I thought I would love being a stay at home mom. I'd bake with the kids, go on little excursions, cook dinner, keep a neat house. I knew I'd be busy. I knew life would be messy. But I didn't know I would be a mess. I didn't know that life would be an out of control death spiral, just whirling and twirling in a never ending cycle of me losing it. Things were so. .. messy, not just in the physical sense, but also in the emotional sense, that I started trying to fix it using external means and rationalizations. At the time they made perfect sense.
I tried, on numerous occasions, to convince my husband to move. This house needs work. There is wallpaper that needs to come down (Not like, "oh, that's unattractive." But it's actually peeling from the wall.), bathrooms that have not been updated since 1968. A yard that needs to be fenced. Children's bedrooms that need appropriate storage. I was convinced that if we moved I'd be able to fix all this. All of these problems would be taken care of. We'd buy a newer house, a better house. I'd organize it better when we moved in, with all sorts of nifty storage stuff. But we had to move for this to happen. Because the house was the problem. I couldn't organize this house. I couldn't do the work it needed with three kids and we couldn't afford to hire the work out. So we'll just be living in this mess forever, I'd screech at my husband. Moving would fix so many things. I'd be organized. Then I'd cook for the family. Do laundry well because I'd have a better laundry room. Put it away because the closets would have better doors on them. The rooms would be prettier so I'd want to keep them clean. The floors would be prettier so I'd want to sweep and vacuum them. And the list goes on.
I did actually convince him that if we redid our bedroom I'd have a place of calm, a sanctuary to retreat to when life got too crazy. That this would calm our household. Create peace. Harmony. I was wrong. And how desperate to help me, to help our family, to make me and us happy must my husband have been to agree to this?
I also tried to convince him that I should go back to work. This being said as I laid in bed, sobbing because I simply could not face another day of life. I couldn't shower. I couldn't put my hair in a pony tail. I couldn't breathe. But get a job? Super idea. Because if I had a job, I'd be efficient. I'd magically pop out of bed in the morning, way before the children, get dressed, make coffee, make my bed then wake them up with a soft kiss. We'd calmly dress for the day before I'd take them to school and daycare. I'd then go to my happy little job where I was appreciated and needed but no demands were made of me. I'd come home to a clean house because nobody had been home all day to mess it up. I'd cook a healthy, home made dinner for my family since I'd have the energy to do this for them -- I had after all been away from them all day. We'd play, then take a fun bubble bath. Read a happy bed time story and go to sleep. Seriously. And I'd promise my husband that this is what life would be like, if only I got a job. I could fix this. We'd make more money, so we could move! Or hire the work on the house done, hence fixing problem number one. Again, this was all being said as I sobbed in bed, curled in a ball, afraid to face just feeding and loving my children for the next eight hours by myself. That's all I had to do. My husband did everything else. But I could fix it, really.
Maybe the answer wasn't moving in Delaware. Maybe we needed to move back to Michigan where I grew up. Then I'd be closer to my parents.
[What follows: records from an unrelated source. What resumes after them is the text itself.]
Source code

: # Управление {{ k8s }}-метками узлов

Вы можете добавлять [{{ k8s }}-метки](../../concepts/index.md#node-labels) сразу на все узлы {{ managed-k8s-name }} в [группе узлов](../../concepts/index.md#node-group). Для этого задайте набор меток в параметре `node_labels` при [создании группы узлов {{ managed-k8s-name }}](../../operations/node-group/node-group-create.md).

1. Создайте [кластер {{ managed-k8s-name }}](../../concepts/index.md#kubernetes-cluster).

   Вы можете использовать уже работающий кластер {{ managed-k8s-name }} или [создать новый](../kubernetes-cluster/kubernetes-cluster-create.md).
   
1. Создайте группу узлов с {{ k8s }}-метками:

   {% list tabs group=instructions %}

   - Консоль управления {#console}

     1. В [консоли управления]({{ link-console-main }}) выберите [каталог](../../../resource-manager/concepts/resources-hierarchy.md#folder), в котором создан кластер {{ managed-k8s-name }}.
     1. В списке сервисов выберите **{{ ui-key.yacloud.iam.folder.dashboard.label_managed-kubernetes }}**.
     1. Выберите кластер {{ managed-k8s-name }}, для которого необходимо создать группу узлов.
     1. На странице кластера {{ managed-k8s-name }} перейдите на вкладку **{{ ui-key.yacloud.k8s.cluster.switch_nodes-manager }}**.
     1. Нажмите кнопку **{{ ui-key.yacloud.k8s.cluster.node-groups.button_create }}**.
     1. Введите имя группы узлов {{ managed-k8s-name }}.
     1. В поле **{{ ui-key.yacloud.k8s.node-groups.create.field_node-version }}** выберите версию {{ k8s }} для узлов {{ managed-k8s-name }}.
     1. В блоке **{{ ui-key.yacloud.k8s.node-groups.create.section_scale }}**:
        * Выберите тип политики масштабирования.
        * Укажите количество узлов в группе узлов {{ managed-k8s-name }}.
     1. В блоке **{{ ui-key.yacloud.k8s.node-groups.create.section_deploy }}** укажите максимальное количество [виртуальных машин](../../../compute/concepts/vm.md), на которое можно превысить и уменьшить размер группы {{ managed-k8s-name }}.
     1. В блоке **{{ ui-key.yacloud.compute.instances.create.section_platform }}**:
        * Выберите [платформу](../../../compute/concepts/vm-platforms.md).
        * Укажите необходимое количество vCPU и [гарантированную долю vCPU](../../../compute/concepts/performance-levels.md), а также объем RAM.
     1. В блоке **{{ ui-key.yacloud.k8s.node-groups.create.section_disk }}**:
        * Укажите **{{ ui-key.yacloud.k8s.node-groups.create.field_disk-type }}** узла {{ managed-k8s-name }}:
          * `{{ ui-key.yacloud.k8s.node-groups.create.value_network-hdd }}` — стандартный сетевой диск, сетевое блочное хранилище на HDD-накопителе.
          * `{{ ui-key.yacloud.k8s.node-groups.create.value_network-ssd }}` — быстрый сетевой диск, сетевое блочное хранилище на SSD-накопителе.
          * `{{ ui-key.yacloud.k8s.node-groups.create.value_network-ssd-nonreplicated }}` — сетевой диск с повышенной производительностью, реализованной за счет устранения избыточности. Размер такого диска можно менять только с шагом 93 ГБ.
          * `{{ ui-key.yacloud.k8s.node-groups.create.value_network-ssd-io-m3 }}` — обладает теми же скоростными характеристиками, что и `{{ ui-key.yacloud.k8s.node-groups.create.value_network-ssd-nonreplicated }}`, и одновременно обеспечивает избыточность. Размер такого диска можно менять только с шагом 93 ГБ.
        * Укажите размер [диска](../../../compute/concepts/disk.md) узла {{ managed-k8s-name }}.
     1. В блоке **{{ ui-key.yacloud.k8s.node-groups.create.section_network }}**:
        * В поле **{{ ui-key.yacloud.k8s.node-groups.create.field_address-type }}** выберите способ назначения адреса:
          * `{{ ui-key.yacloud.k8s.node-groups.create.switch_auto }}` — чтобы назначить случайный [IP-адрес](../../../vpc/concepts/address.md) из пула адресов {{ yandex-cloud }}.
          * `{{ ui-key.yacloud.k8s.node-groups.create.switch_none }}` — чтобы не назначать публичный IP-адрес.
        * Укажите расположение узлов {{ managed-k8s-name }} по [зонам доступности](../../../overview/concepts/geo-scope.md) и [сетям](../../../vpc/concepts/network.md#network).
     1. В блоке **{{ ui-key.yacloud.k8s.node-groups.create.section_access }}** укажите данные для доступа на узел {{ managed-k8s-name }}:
The housing market there is terrible, so we could get a great house. . . I could go back to work . . .my mom could watch the kids. . . my husband could study for the Michigan Bar and eventually get a job there. Eventually. And I won't lie. I thought about just leaving, taking the kids and going to Michigan. Because I couldn't do it here. Maybe I could fix it by being somewhere else. I could fix it. I could.
In the end, in reality, I couldn't fix it. I had to surrender and say help. I had to get help. I had to stop trying to fix things and start healing things. It was the hardest, most humbling, best thing I have ever done.
I went to the hospital, not once, but twice. I went to and am in therapy. I have a psychiatrist. I take medicine and will for life. But I have a life.
My house still needs a ton of work. Wallpaper needs to be torn down. I have tile in my bathroom from 1968. It is beyond ugly. My laundry room is not efficient and I have to crawl over laundry every day. I use a closet as a pantry.
My house if full of love and light. Would I like to move? Oh, yes. I'd like a bigger yard for the kids to play in, new bathrooms that I'm not going to gut. But my house is now a home and moving won't make that any different.